I've been kicking around an idea I've been tentatively calling "techno-conservatism". The tl;dr: "Like Amish, not Luddites." It's becoming more and more clear that each of our technologies has trade-offs, and the uncritical acceptance of those trade-offs has lead us to poison ourselves and the world in several fairly significant ways. This would seem to me to make a more considered and conservative relationship with our technology imperative.

There are movements like the "Slow Food" movement, and of course the Amish are famously conservative in their acceptance and use of modern technology.

The general idea is to start with a simple and ecologically harmonious low-tech (but sophisticated!) lifestyle and then add essential technology (in a kind of "progressive enhancement", eh?) to increase QoL (Quality of Life) without, y'know, poisoning anything.

2 comments

I like that idea. But because of the way these chemicals get everywhere, we need pretty much everyone on board. That won’t change unless we change incentives and negative externalities are felt by the actors that decide to use the chemicals. How do we do that? Same question for nuclear war, fossil fuels, and any other tragedy of the commons type situation.
My hope is that this "techno-conservatism" would reflect and facilitate a mass movement which could then generate enough of a political and economic mandate to leverage us out of destructive applications of technology using existing systems of government. I feel like a lot of people, especially young people, are kind of already leaning this way. But I'm fairly apolitical myself, I don't want to start a revolution, y'know? If I run this up the flag pole and no one salutes, so be it.

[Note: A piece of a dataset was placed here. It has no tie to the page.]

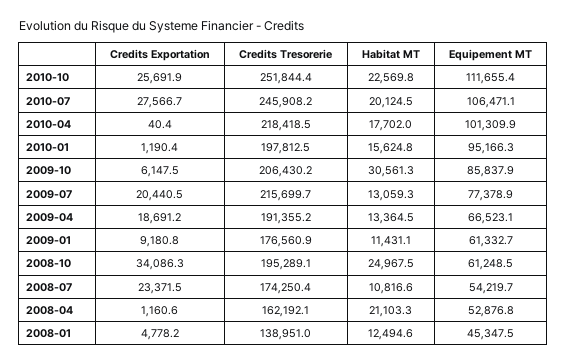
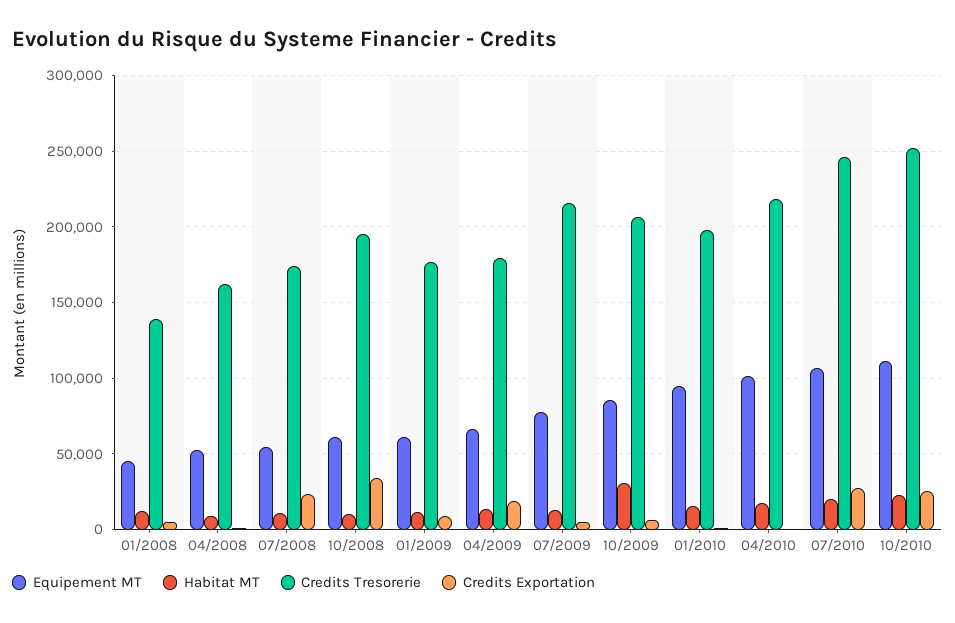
Credits Exportation, 2009-07: 20440.5 -> 5000
Credits Tresorerie, 2009-04: 191355.2 -> 180000
Habitat MT, 2008-10: 24967.5 -> 10000
Habitat MT, 2008-04: 21103.3 -> 10000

"Techno-conservatism" isn't a political stance. Ecological harmony isn't a political goal, it's a prerequisite of any durable regime at all. The thing is living in harmony with nature is fun and economical so I would hope it's very popular once you've experienced it. (E.g. we have some hydrogen-powered buses here and the exhaust they put out is not smelly poison, it's actually refreshing! It has a delightful not-quite-aroma, it's moist and oxygenated. You only have to stand upwind of one once to realize that ICE vehicles are inferior.)

In the short-term, and on the personal scale, I'm imagining something like a neighborhood or small town as a kind of experimental zone or context. ( Check out Village Homes https://en.wikipedia.org/wiki/Village_Homes ) You're right that this wouldn't mitigate truly global issues like "forever chemicals" or global warming, but it's an improvement on what we're doing now. I think once there's a kind of "theme park" you can visit that shows what it's like to live well without messing up the environment it would really convince people to do it.

As long as tech owners openly state that humanity should be reduced in quantity, it is pretty clear that they don't care, at best, if not contrary (create harmful tech on purpose).
Well, to hell with the tech owners then, eh? If they are committed to being "Dr. Evil" villains then I don't see why the rest of us should take them seriously?